Todd Kessler found his way onto NBC's singing competition "The Voice" after playing the Chicago music scene for a few years with his band, The New Folk. RedEye spoke with Kessler, 30, regarding his song choice for his recent blind audition, what it's like having Cee-Lo Green as his coach, and some of his favorite spots in the city. "The Voice" begins its battle rounds at 7 p.m. Oct. 8 on NBC.
Could you talk about your song choice and what made you want to perform it?
Choosing "Maggie May" was somewhat of a challenge because when choosing a classic song, from the first notes, anyone who hears it is going to have emotional attachment to the song. Knowing that it was "Maggie May" and the expectations for what it was supposed to be like, I knew it was going to be a tough choice, but I thought they would like it because my voice is so different from the original. Rod Stewart had a lot of rasp but my voice is more clean. I think it turned out OK.
What was it like being on the stage?
As soon as those doors opened and you see audience and see chairs, all the nerves kind of dissolved. The weeks before the audition were extremely nerveracking.

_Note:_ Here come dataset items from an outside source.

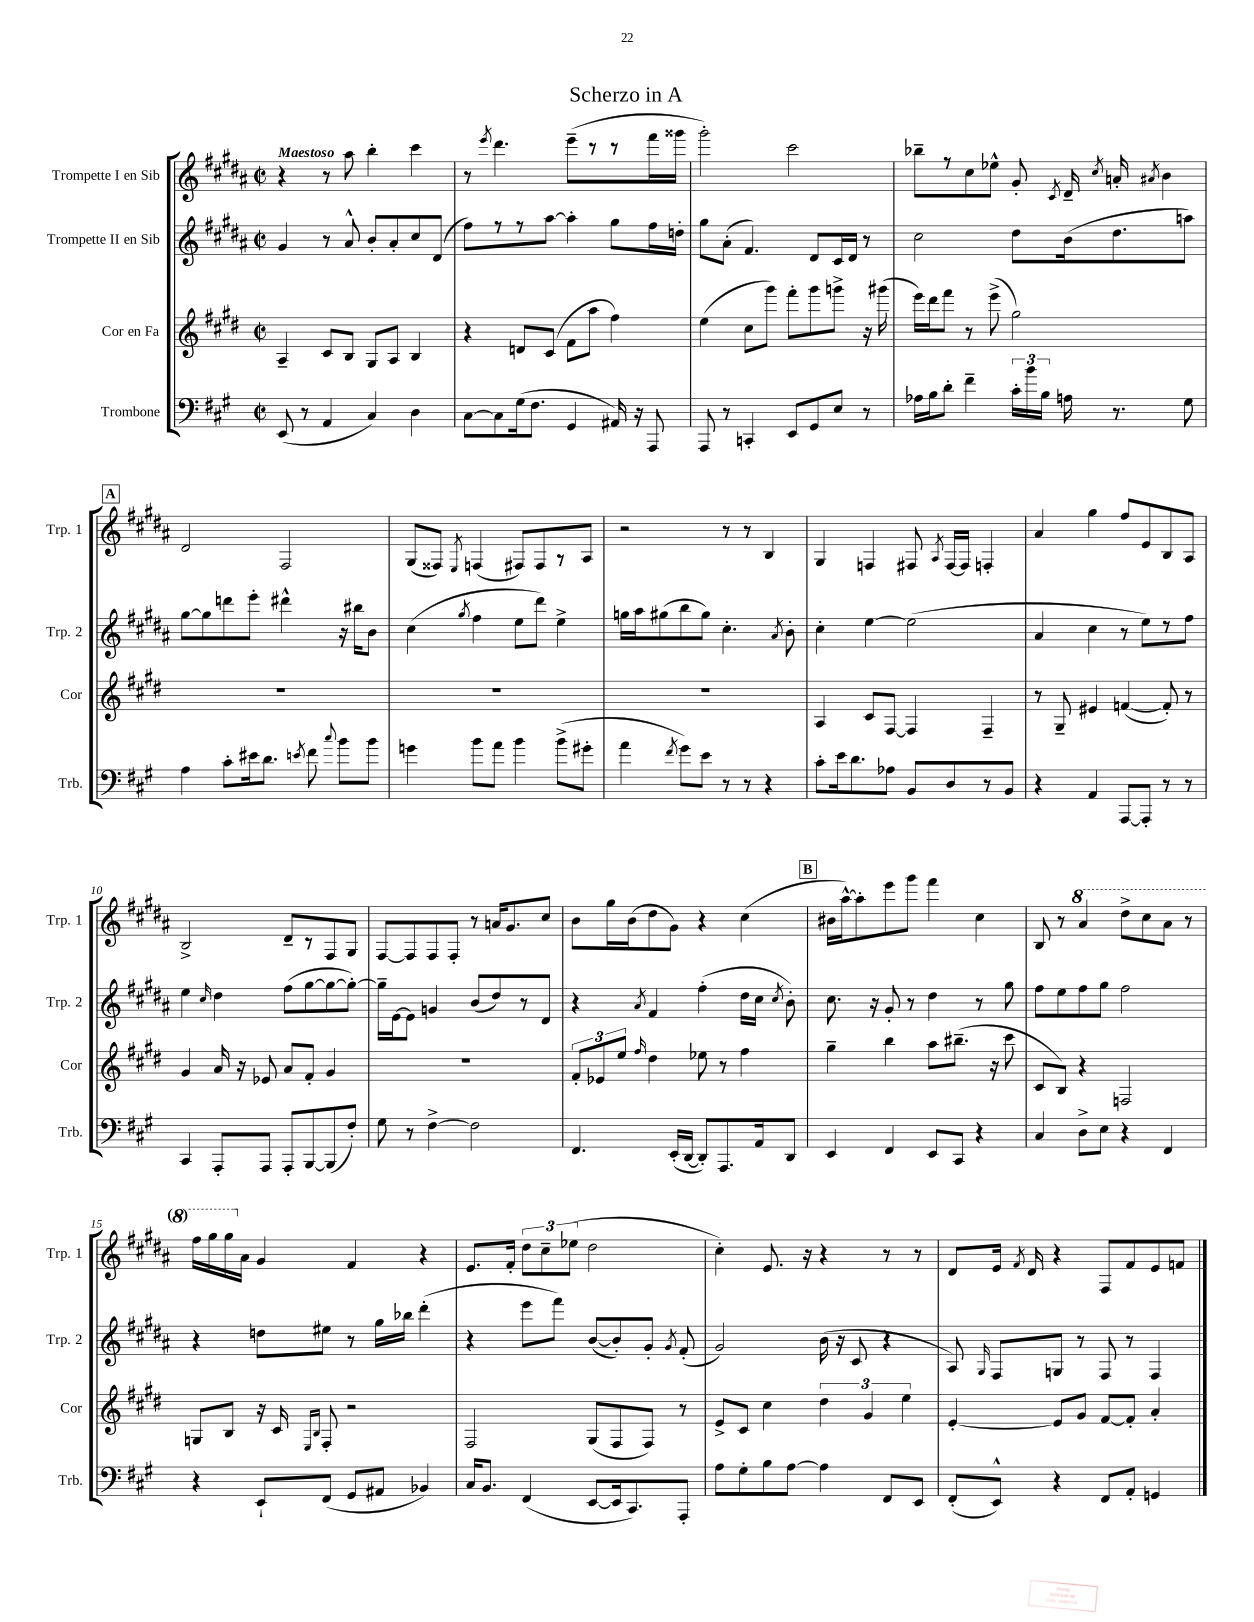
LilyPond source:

\header { title = "Scherzo in A" }
<<
\new StaffGroup <<
\new Staff = "s0" \with { instrumentName = "Trompette I en Sib" shortInstrumentName = "Trp. 1" } {
    \clef treble \key b \major \defaultTimeSignature \time 2/2 \tempo "Maestoso"
    \autoBeamOff r4 r8 ais''8 b''4-. cis'''4 |
    r8 \acciaccatura { e'''8 } dis'''4. e'''8[--( r8 r8 fis'''16 gisis'''16] |
    gis'''2-.) cis'''2 |
    bes''8[-- r8 cis''8 ees''8]-^ gis'8-. \acciaccatura { cis'8 } dis'16-- \acciaccatura { cis''8 } a'16-. \acciaccatura { ais'8 } b'4 |
    \mark \markup { \box "A" } dis'2 fis2 |
    gis8[( fisis8]) \acciaccatura { e8 } f4( fis8[) fis8 r8 ais8] |
    r2 r8 r8 b4 |
    gis4 f4 fis8 \acciaccatura { ais8 } fis16[~ fis16] f4-. |
    ais'4 gis''4 fis''8[ e'8 b8 ais8] |
    b2-> dis'8[-- r8 fis8 gis8] |
    fis8[~ fis8 fis8 fis8]-. r8 a'16[ gis'8. cis''8] |
    b'8[ gis''16 b'16( dis''8 gis'8]) r4 cis''4( |
    \mark \markup { \box "B" } bis'16[ ais''16~-^) ais''8-. e'''8 gis'''8] fis'''4 cis''4 |
    b8 r8 \ottava #1 ais''4 dis'''8[-> cis'''8 ais''8] r8 |
    fis'''16[ gis'''16 gis'''16 \ottava #0 ais'16] gis'4 fis'4 r4 |
    e'8.[ fis'16]-. \tuplet 3/2 { dis''8[ cis''8-- ees''8]( } dis''2 |
    cis''4-.) e'8. r16 r4 r8 r8 |
    dis'8[ e'16] \acciaccatura { fis'8 } dis'16 r4 fis8[ fis'8 e'8 f'8] \bar "|." |
}
\new Staff = "s1" \with { instrumentName = "Trompette II en Sib" shortInstrumentName = "Trp. 2" } {
    \clef treble \key b \major \defaultTimeSignature \time 2/2
    \autoBeamOff gis'4 r8 ais'8-^ b'8[-. ais'8-. cis''8 dis'8]( |
    fis''8[) r8 r8 ais''8]~ ais''4-. gis''8[ fis''16 d''16]-. |
    gis''8[ ais'8]-.( fis'4.) dis'8[ cis'16 dis'16] r8 |
    cis''2 dis''8[ b'16( dis''8. a''8]) |
    \mark \markup { \box "A" } gis''8[~ gis''8 d'''8 e'''8]-. dis'''4-^ r16 bis''16[ b'8] |
    cis''4( \acciaccatura { gis''8 } fis''4 e''8[ dis'''8]) e''4-> |
    g''16[ ais''16 gis''8( b''8 gis''8]) cis''4.-. \acciaccatura { ais'8 } b'8-. |
    cis''4-. e''4~ e''2( |
    ais'4 cis''4 r8 e''8[) r8 fis''8] |
    e''4 \grace { cis''16 } dis''4 fis''8[( gis''8~ gis''8~ gis''8]~-.) |
    gis''16[-- e'16~ e'8] g'4 b'8[( dis''8) r8 dis'8] |
    r4 \acciaccatura { ais'8 } fis'4 fis''4-.( dis''16[ cis''16] \acciaccatura { cis''8 } b'8-.) |
    \mark \markup { \box "B" } cis''8. r16 gis'8-. r8 dis''4 r8 gis''8 |
    fis''8[ e''8 fis''8 gis''8] fis''2 |
    r4 d''8[ eis''8] r8 gis''16[ bes''16] dis'''4-.( |
    r4 e'''8[ fis'''8]) b'8[~( b'8-.) gis'8]-. \acciaccatura { gis'8 } fis'8-.( |
    gis'2) b'16( r16 cis'8 r4 |
    ais8) \grace { gis16 } fis8[ g8] r8 fis8 r8 fis4 \bar "|." |
}
\new Staff = "s2" \with { instrumentName = "Cor en Fa" shortInstrumentName = "Cor" } {
    \clef treble \key e \major \defaultTimeSignature \time 2/2
    \autoBeamOff a4-- cis'8[ b8] gis8[ a8] b4 |
    r4 d'8[ cis'8]( fis'8[ a''8] fis''4) |
    e''4( cis''8[ gis'''8]) fis'''8[-. gis'''8 g'''8]-> r16 gis'''16( |
    e'''16[) dis'''16 fis'''8] r8 e'''8->( gis''2) |
    \mark \markup { \box "A" } R1 |
    R1 |
    R1 |
    a4 cis'8[ fis8]~ fis4 fis4-- |
    r8 gis8-- eis'4 f'4~( f'8-.) r8 |
    gis'4 a'16 r16 ees'8 a'8[ fis'8]-. gis'4 |
    R1 |
    \tuplet 3/2 { fis'8[-. ees'8 e''8] } \grace { fis''16 } dis''4 ees''8 r8 fis''4 |
    \mark \markup { \box "B" } gis''4-- b''4 a''8[ bis''8.]--( r16 cis'''8 |
    cis'8[ b8]) r4 f2 |
    g8[ b8] r16 cis'16 \grace { e16[ b16] } fis8-. r2 |
    fis2 gis8[( fis8 fis8]) r8 |
    e'8[-> cis'8] cis''4 \tuplet 3/2 { dis''4 gis'4 e''4 } |
    e'4~-. e'8[ gis'8] fis'8[~ fis'8]-. a'4-. \bar "|." |
}
\new Staff = "s3" \with { instrumentName = "Trombone" shortInstrumentName = "Trb." } {
    \clef bass \key a \major \defaultTimeSignature \time 2/2
    \autoBeamOff e,8( r8 a,4 cis4) d4 |
    cis8[~ cis8 gis16( fis8.] gis,4 ais,16) r16 a,,8 |
    a,,8 r8 c,4-. e,8[ gis,8 e8] r8 |
    aes16[ b16 d'8]-. fis'4-- \tuplet 3/2 { cis'16[-. b'16 b16] } a16 r8. gis8 |
    \mark \markup { \box "A" } a4 cis'8[-. eis'16 d'8.] \acciaccatura { e'8 } fis'8 \appoggiatura { cis''8 } b'8[ b'8] |
    g'4 b'8[ a'8] b'4 b'8[->( gis'8]-. |
    a'4 \acciaccatura { fis'8 } gis'8[) e'8] r8 r8 r4 |
    cis'8[-. e'16 d'8. aes8] b,8[ d8 r8 b,8] |
    r4 a,4 a,,8[~ a,,8]-. r8 r8 |
    cis,4 a,,8[-. a,,8] a,,8[-. b,,8~ b,,8( fis8]-.) |
    gis8 r8 fis4~-> fis2 |
    fis,4. e,16[-.( d,16]~ d,8[-.) a,,8. a,16 d,8] |
    \mark \markup { \box "B" } e,4 fis,4 e,8[ cis,8] r4 |
    cis4 d8[-> e8] r4 fis,4 |
    r4 e,8[-! fis,8]( gis,8[ ais,8] bes,4) |
    cis16[ b,8.] fis,4( e,8[~ e,16 cis,8.) a,,8]-. |
    a8[ gis8-. b8 a8]~ a4 fis,8[ e,8] |
    fis,8[-.( e,8]-^) r4 fis,8[ a,8]-. g,4 \bar "|." |
}
>>
>>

What has it been like working with Cee-Lo Green as a coach?
What's great about Cee-Lo is he's never trying to change me or mold something that I'm not. He heard something in my voice that I didn't hear, and he wanted to kind of move forward with that vibe, which turned out to be a really great learning experience. I perhaps didn't see myself as that type of singer, but he brought out something in me.
Give us a little background on yourself and being from the city.
I grew up in Northbrook and then moved down to the city after graduating from [University of Illinois]. I messed around with the open mics around the city. I have since, with my band, worked my way to playing Lincoln Hall, Space, a residency at Schubas, and we just released our album.
What are some of your favorite spots in the city?
I'll keep it to music. I love Schubas. It's just an amazing room, an amazing place to play as artist. It's a great place to go and hang out too. You know it's going to be a good show so, you know, you can peek in and not even know who is playing and have a good time.